=== TASK STATEMENT ===
Search the entries below for "若どり中ぬき". Report each line where it occurs.

+++

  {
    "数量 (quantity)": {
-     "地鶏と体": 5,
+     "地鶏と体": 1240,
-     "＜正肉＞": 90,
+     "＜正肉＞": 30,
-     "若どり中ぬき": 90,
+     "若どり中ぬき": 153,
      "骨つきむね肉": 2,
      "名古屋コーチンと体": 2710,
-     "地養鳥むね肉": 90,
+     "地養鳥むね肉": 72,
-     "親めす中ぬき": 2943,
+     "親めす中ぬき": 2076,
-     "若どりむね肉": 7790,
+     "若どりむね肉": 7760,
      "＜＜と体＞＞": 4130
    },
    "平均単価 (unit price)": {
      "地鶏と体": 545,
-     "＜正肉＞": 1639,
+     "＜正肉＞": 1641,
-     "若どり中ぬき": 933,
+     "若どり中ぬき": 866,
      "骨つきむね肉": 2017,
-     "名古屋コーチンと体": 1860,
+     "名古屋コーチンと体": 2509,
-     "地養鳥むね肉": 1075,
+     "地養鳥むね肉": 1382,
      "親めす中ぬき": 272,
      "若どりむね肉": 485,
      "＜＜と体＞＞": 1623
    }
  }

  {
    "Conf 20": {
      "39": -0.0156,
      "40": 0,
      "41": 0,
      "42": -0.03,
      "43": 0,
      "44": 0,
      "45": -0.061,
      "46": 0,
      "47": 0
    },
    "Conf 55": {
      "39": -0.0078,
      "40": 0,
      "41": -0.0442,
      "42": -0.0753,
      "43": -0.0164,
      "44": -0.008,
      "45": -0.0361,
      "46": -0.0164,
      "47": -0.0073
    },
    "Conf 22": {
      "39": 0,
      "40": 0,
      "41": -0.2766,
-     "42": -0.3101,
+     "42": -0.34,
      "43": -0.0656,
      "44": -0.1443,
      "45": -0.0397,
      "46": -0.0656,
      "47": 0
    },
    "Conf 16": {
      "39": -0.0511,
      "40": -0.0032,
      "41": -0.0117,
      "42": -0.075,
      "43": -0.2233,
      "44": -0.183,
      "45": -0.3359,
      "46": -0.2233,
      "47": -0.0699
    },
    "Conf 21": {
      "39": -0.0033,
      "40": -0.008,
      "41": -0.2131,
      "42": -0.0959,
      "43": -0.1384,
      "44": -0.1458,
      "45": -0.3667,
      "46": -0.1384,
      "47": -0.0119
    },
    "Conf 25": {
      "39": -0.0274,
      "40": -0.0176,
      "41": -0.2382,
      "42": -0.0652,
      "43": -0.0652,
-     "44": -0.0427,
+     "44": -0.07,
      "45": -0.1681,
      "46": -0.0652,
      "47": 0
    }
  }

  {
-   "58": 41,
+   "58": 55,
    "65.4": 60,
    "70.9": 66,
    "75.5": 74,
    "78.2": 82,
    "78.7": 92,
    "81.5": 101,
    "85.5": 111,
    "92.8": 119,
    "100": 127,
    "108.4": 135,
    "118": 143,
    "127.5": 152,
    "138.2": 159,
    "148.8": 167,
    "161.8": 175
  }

+++

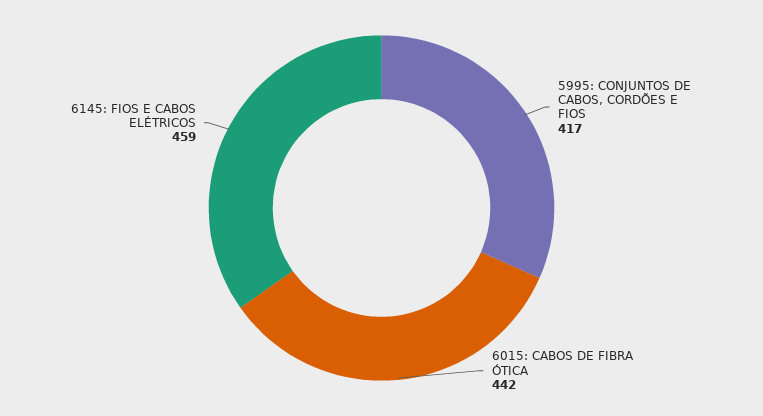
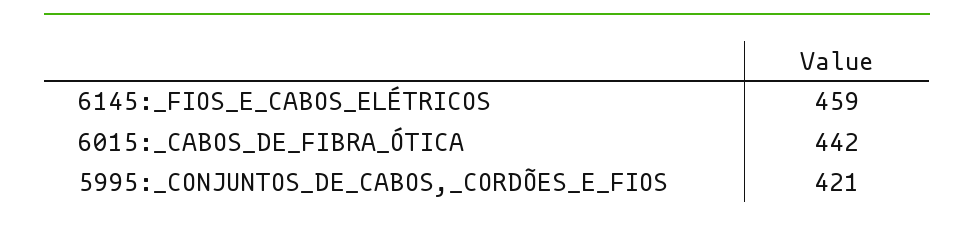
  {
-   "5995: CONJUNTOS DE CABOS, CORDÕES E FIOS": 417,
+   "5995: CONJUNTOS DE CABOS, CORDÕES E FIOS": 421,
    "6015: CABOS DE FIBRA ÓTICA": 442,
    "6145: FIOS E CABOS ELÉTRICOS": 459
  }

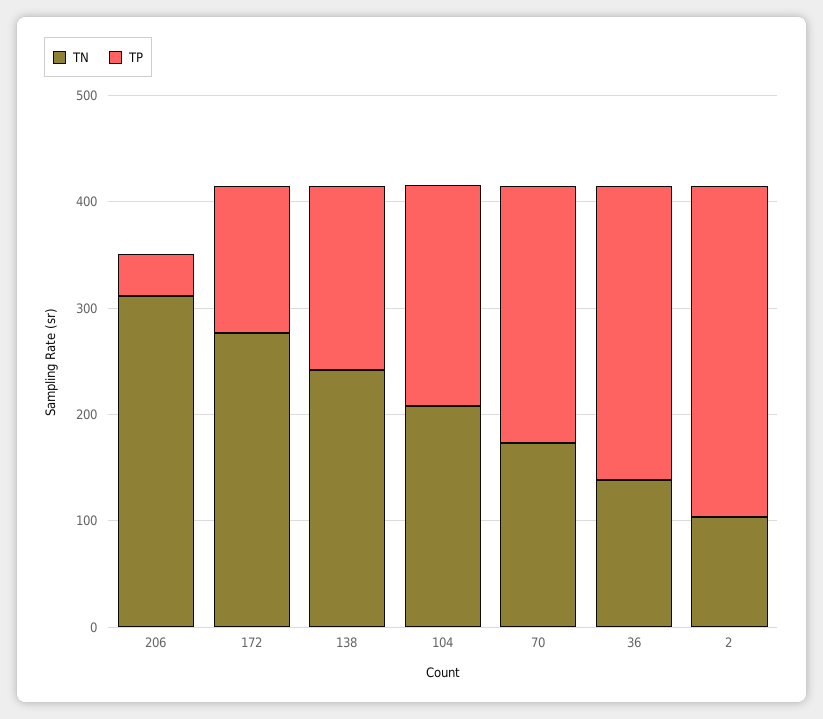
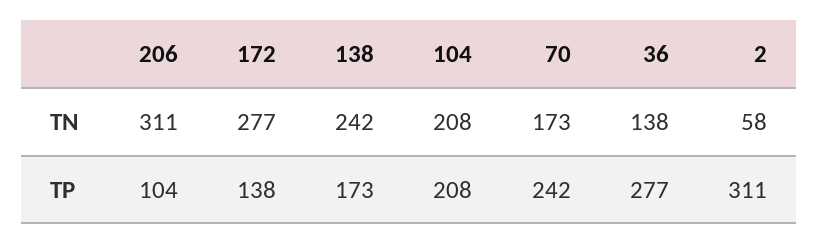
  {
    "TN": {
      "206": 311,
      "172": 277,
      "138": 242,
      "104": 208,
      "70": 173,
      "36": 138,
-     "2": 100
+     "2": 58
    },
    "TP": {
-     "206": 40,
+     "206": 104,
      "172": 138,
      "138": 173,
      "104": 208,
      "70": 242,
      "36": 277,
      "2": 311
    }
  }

+++

=== SOLUTION TO THE EXERCISE ===
-     "若どり中ぬき": 90,
+     "若どり中ぬき": 153,
-     "若どり中ぬき": 933,
+     "若どり中ぬき": 866,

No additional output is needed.